Don’t let the Sudan-Libya crisis become another Iraq and Syria
The last thing the world needs is a new Islamic State bordering the Mediterranean and Red Seas.

Last weekend, tensions flared along the Sudan-Libya border following a confrontation between the Sudanese Armed Forces (SAF) and the Subul al-Salam Battalion, a Libyan militia aligned with General Khalifa Haftar.
Today, the SAF announced its withdrawal from the shared border zone, citing "defensive measures" as the reason.
Shortly afterward, the SAF’s rival—the Rapid Support Forces (RSF)—seized control of the area. The SAF has accused Haftar and his allies of supporting the RSF, a claim Haftar denies.
The current clashes between Sudan and Libya eerily mirror the Iraq-Syria spillover crisis of the early 2010s.
While Iraq was still recovering from the 2003 war, neighboring Syria became mired in its own civil conflict. Weak border patrol measures enabled a heavy spillover of the Syrian crisis into Iraq, further weakening Baghdad’s already fragile security framework.
Similarly, while Libya struggles to rebuild after nearly a decade of war, Sudan is plunging deeper into bloodshed. Just a month ago, Libyan authorities closed the border crossing between the two countries following the abduction of three Libyans—an indication of ongoing border insecurity.
Even more concerning is the presence of Salafi-jihadi groups. The 2003 invasion of Iraq turned the country into a magnet for Islamist militants, including al-Qaeda. Meanwhile, Syria’s opposition movement against then-President Bashar al-Assad increasingly took on an Islamist character, with al-Qaeda forming its Syrian affiliate, Jabhat al-Nusra.
This transnational insurgency gave rise to the Islamic State, which seized vast territories in Iraq and quickly capitalized on the chaos in Syria to expand its reach.
The Libyan Civil War similarly attracted a range of jihadi militants. The Islamic State established its Libyan branch, IS-Libya, in 2014. Though now largely diminished, IS-Libya was deadly at its peak, capturing several coastal cities—including Sirte. Other groups, including the Subul al-Salam Battalion, also maintain a Salafi orientation.
The SAF, for its part, retains members of Sudan’s previous Islamist regime and has partnered with the Al-Bara ibn Malik brigade, which previously pledged allegiance to the Islamic State.
While the Islamic State is a shadow of its former self in the Middle East, it—and other jihadi groups—have gained momentum in West Africa, particularly in and around Burkina Faso, Niger, and Mali.

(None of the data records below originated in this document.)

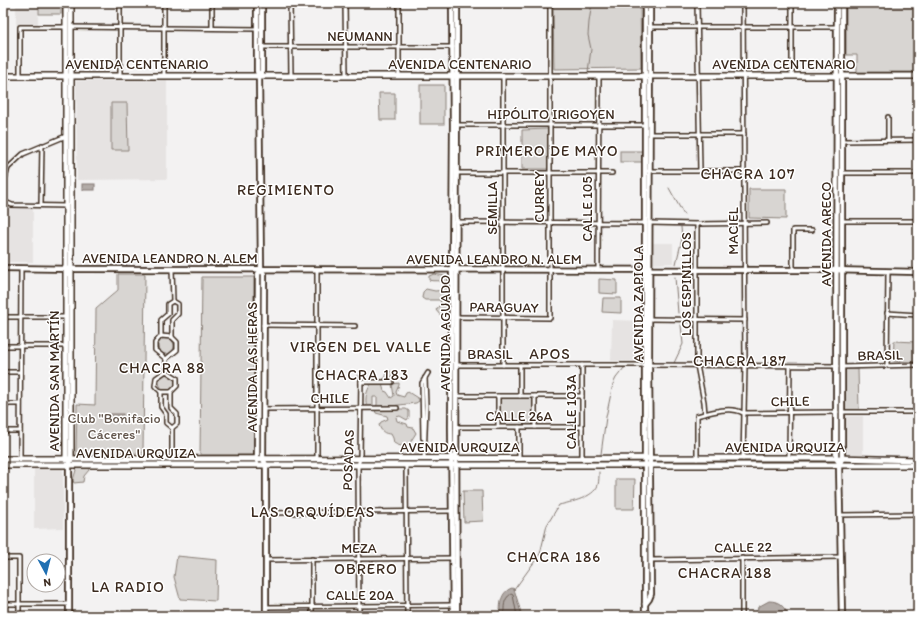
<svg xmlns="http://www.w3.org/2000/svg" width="921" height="619" font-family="Itim,sans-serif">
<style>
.built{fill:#e6e3e2}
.green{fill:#d8d5d2;stroke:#8a8078}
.water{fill:#b2aba7;stroke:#827770}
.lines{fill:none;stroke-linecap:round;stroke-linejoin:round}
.shore{stroke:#6b5e55;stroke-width:1}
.stream{stroke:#827770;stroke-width:1}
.street-casing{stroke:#3b2a1e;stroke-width:6}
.secondary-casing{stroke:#3b2a1e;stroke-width:8}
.primary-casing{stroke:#3b2a1e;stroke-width:8}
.street{stroke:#fff;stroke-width:3}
.secondary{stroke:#fff;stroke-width:4.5}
.primary{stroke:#fff;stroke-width:5}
.labels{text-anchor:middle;stroke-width:3;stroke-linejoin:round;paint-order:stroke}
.street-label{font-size:14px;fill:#3b2a1e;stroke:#fff}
.park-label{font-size:14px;fill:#62554b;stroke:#fff}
.neighbourhood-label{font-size:15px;letter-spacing:1px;fill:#3b2a1e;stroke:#fff}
</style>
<rect width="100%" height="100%" fill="#f3f2f2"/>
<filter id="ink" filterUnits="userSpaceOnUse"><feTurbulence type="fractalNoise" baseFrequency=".025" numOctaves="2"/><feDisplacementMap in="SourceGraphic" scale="8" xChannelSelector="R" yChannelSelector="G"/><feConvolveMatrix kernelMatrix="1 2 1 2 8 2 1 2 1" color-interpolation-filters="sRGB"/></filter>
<g filter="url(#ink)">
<!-- built -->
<g class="built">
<rect x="16" y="3" width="22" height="21"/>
<polygon points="167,80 167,179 77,180 76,81"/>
<rect x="7" y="207" width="26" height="55"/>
<polygon points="651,243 673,243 673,263 651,264"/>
<polygon points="612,320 641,321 640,362 611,361"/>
<rect x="844" y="416" width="19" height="40"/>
<polygon points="34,468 63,468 63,528 34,529"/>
</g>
<!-- green -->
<g class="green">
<polygon points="553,3 640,3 641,68 554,69"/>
<polygon points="846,3 918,3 918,72 857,72 857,55 846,55"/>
<rect x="39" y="5" width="22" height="9"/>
<rect x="420" y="85" width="24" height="39"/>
<polygon points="379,93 395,93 395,120 380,120"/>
<polygon points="111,103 127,103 128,150 111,150"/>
<polygon points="548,129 549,169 522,169 522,130"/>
<rect x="620" y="151" width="22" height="11"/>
<polygon points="749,189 786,189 786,219 749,218"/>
<polygon points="118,274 145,274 143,453 76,455 77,404 95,405 96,309 118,290"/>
<path d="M434 274 445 276 451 282 452 320 448 322 445 321C443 316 438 314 436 310L441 303 440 300H425L422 298 423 292 426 289 435 291 446 290V283C440 279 434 282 429 280V276Z"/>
<polygon points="202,277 254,277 254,455 200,455"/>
<polygon points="599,279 617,280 617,294 599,293"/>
<polygon points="603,298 621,298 621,313 602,312"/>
<circle cx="166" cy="346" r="8"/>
<polygon points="894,341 916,342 915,362 893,361"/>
<polygon points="844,369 858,369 859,410 845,410"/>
<path d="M390 371 393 373 390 383 382 384 384 391 387 392 391 398 394 396 392 384 399 383V385L396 392 397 395 404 397 406 393 408 392 419 399V401L416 403 391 406 393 409H406L409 411V417L407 420 400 416 396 417 397 421 407 424 408 427 413 428 416 433 411 441 410 445C404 446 400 447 394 443L393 438 391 434C384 434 381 431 379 425L381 422 388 419 387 416 376 413 374 407 377 405V397H373V405L371 408H367C364 398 367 387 375 380H382L386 377 387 372Z"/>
<circle cx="167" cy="382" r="8"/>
<rect x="500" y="398" width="34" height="27"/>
<polygon points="79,467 88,467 89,470 84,476 83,482 74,483 73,480 76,470"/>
<polygon points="616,479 635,479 634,509 616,509"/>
<polygon points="463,491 482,491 483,521 464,522"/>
<polygon points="177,556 217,560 216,601 180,599 174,577"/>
</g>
<!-- water -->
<g class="water">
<rect x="82" y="184" width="13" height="6"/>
<rect x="110" y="414" width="13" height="5"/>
<path d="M512 588 514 589 522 616H500C500 605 500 592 512 588Z"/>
<path d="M769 601C780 601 784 607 789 616H756L758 607Z"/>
</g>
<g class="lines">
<!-- shore -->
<path class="shore" d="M504 616C504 607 503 599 511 594L513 595 517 616"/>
<!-- stream -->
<g class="stream">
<polyline points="588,72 591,49 588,35 589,22 592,3"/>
<polyline points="3,88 9,85"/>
<polyline points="669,188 684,215"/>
<polyline points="676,264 682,239 681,227"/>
<polyline points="675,277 678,313"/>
<polyline points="674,363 683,344 681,325"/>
<polyline points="601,454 606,417 613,384 616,378 624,368 630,366"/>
<path d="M514 590 540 554 547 525 559 505C571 502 593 498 598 485 599 481 599 476 599 472"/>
</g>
<!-- street casing -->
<g class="street-casing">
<g id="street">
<polyline points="120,3 120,76"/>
<polyline points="212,3 212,28"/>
<polyline points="290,3 291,76"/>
<polyline points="345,3 346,75"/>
<polyline points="697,3 700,171"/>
<polyline points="792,3 792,76"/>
<polyline points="455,4 550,5 550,318 457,317"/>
<polyline points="71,27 259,29"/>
<polyline points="650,27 837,27"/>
<polyline points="262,47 453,47"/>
<polyline points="20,76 20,27 66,27"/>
<polyline points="164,76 164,3"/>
<polyline points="399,76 399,3"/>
<polyline points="457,125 645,125"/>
<polyline points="650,134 744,134"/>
<polyline points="888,140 888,117"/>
<polyline points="842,141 918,140"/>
<polyline points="648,171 744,171"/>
<polyline points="457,173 612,173"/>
<polyline points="842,173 918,173"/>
<polyline points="3,186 8,168 23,154 66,136"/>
<polyline points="3,199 5,202 12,205 66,206"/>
<polyline points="41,205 42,145"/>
<polyline points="842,221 918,221"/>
<polyline points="456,222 645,223"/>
<polyline points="649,223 697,224 767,223"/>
<polyline points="697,224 697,365 704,402 705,414"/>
<polyline points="172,269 173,301"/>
<polyline points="598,270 599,76"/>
<polyline points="793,270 793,230 812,230"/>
<polyline points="887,313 918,315"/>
<polyline points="3,317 66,317"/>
<polyline points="649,319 745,320"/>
<polyline points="263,325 355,326"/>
<polyline points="161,336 172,337"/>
<polyline points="3,346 66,346"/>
<polyline points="166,359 177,350 177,342 172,337 172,320 178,314 178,304 173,301"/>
<polyline points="456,365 645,365"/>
<polyline points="503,365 503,76"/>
<polyline points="649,365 837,366"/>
<polyline points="887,366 888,272"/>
<polyline points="842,367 918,365"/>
<polyline points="166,371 177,378 177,386 171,392 171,408 177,414 177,424 172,428"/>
<polyline points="3,372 20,372"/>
<polyline points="361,382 392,382"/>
<polyline points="161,392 171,392"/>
<polyline points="456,396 582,396"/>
<polyline points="520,396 520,365"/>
<polyline points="3,404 20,404"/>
<polyline points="263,409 397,408"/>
<polyline points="842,412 918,412"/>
<polyline points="456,427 582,427"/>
<polyline points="498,427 498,396"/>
<polyline points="535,427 535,396"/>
<polyline points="3,431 20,431"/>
<polyline points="423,438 422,383 428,373"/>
<polyline points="172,452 172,428 166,423 166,414 161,407 161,392 155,386 156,378 166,371 166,359 155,350 155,343 161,336 161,320 168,314 168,304 173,301"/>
<polyline points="317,458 317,270"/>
<polyline points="582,458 582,365"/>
<polyline points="789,458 790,366"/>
<polyline points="20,459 21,271"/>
<polyline points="424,459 426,405 425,378"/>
<polyline points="519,459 519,427"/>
<path d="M697 459V416C711 412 730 406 743 413L837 412"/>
<polyline points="743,459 745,366 743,3"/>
<polyline points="406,465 407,616"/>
<polyline points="266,513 452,511"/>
<polyline points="840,515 918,514"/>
<polyline points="3,558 19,558 19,616"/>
<polyline points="312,559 312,616"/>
<polyline points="266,560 453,558"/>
<polyline points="651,560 841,557"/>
<polyline points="3,604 69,604"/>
<polyline points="266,607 453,605"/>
<polyline points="359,616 358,465 360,459 361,377"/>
<polyline points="742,616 742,558"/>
</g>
</g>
<!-- secondary casing -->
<g class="secondary-casing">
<g id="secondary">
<polyline points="257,3 257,71 259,76 261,270 264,274 263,459 266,465 266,616"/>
<polyline points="452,3 453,125 451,427 453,616"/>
<path d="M457 3C457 207 455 412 457 616"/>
<polyline points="645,3 645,616"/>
<polyline points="837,3 836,458 838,461"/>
<polyline points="842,3 842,459 839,465 842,616"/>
<polyline points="259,76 262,71 262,3"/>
<polyline points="3,268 76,269 832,270 918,272"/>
<polyline points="257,461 258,274 261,270"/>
<polyline points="69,465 69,616"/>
<polyline points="645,604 649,599 651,594 649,365 650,3"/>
</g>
</g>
<!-- primary casing -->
<g class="primary-casing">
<g id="primary">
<polyline points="66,3 66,460"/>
<polyline points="3,76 918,76"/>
<polyline points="3,459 836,458 918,460"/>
<polyline points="70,462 71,459 71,3"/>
<polyline points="3,465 918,465"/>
</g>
</g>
<!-- street -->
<use href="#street" class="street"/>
<!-- secondary -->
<use href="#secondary" class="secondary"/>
<!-- primary -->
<use href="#primary" class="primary"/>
</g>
</g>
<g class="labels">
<!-- street labels -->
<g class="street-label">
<text x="360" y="41">NEUMANN</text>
<text x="137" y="69">AVENIDA CENTENARIO</text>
<text x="460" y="69">AVENIDA CENTENARIO</text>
<text x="784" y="69">AVENIDA CENTENARIO</text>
<text x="551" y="119">HIPÓLITO IRIGOYEN</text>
<text transform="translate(539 197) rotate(-90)" y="5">CURREY</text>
<text transform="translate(492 208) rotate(-90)" y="5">SEMILLA</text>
<text transform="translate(587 209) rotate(-90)" y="5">CALLE 105</text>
<text transform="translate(733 231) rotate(-90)" y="5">MACIEL</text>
<text transform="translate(826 234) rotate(-90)" y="5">AVENIDA ARECO</text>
<text x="170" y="263">AVENIDA LEANDRO N. ALEM</text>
<text x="494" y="264">AVENIDA LEANDRO N. ALEM</text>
<text transform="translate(686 284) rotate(-90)" y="5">LOS ESPINILLOS</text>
<text transform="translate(638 304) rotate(-90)" y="5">AVENIDA ZAPIOLA</text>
<text transform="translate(504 307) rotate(1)" y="5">PARAGUAY</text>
<text transform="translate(445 333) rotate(-90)" y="5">AVENIDA AGUADO</text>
<text x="490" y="359">BRASIL</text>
<text transform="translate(880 355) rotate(-1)" y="5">BRASIL</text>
<text transform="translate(252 367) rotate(-90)" y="5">AVENIDA LAS HERAS</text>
<text transform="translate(54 381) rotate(-90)" y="5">AVENIDA SAN MARTÍN</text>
<text x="330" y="403">CHILE</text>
<text transform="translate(790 401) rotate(-1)" y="5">CHILE</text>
<text transform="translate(571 412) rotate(-90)" y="5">CALLE 103A</text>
<text x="519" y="421">CALLE 26A</text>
<text x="460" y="452">AVENIDA URQUIZA</text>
<text x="785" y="452">AVENIDA URQUIZA</text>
<text x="136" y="458">AVENIDA URQUIZA</text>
<text transform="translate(348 460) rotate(-88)" y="5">POSADAS</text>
<text transform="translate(743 547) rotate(-1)" y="5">CALLE 22</text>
<text x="359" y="553">MEZA</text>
<text x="360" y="600">CALLE 20A</text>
</g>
<!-- park labels -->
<g class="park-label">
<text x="114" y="423">Club "Bonifacio<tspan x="114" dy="16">Cáceres"</tspan></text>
</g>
<!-- neighbourhood labels -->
<g class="neighbourhood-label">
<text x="547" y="156">PRIMERO DE MAYO</text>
<text x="748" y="179">CHACRA 107</text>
<text x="286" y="195">REGIMIENTO</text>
<text x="361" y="352">VIRGEN DEL VALLE</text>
<text x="550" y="359">APOS</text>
<text x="740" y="366">CHACRA 187</text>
<text x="162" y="373">CHACRA 88</text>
<text x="362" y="380">CHACRA 183</text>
<text x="313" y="517">LAS ORQUÍDEAS</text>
<text x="554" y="562">CHACRA 186</text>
<text x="366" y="574">OBRERO</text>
<text x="725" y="578">CHACRA 188</text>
<text x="128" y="592">LA RADIO</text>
</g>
</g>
<!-- margin -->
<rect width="921" height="619" fill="none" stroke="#fff" stroke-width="16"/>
<rect x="8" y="8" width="905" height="603" fill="none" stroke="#3b2a1e" stroke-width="1.5" filter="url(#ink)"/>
<!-- north arrow -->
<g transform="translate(46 573) rotate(173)"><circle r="19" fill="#ffffff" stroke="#b1aaa5"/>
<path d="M0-3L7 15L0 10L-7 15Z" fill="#1f6fb2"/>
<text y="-6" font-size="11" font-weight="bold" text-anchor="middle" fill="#3b2a1e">N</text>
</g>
</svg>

The number of jihadi attacks in these three countries rose by 37% between 2022 and 2024, with over 450 incidents reported annually—many along border regions.
If escalating instability in Sudan and Libya turns both states into a new terror hotspot, militants in West Africa could traverse the Sahel to expand their insurgency across the continent.
Equally troubling is the potential for these jihadists to launch attacks in the Red Sea, mirroring the actions of the Yemeni Houthis since 2023.
In April, reports emerged that the Houthis formed an alliance with Somalia’s al-Shabaab to cooperate in the Red Sea crisis. Despite their ideological differences—the Houthis being a Shiite militia aligned with Iran and al-Shabaab a Sunni al-Qaeda affiliate—this collaboration suggests that jihadist groups are willing to set aside sectarian divides to target Western interests.
Red Sea traffic is already at historic lows—down 60% from typical levels. Further unrest in Sudan and Libya could drive those figures even lower.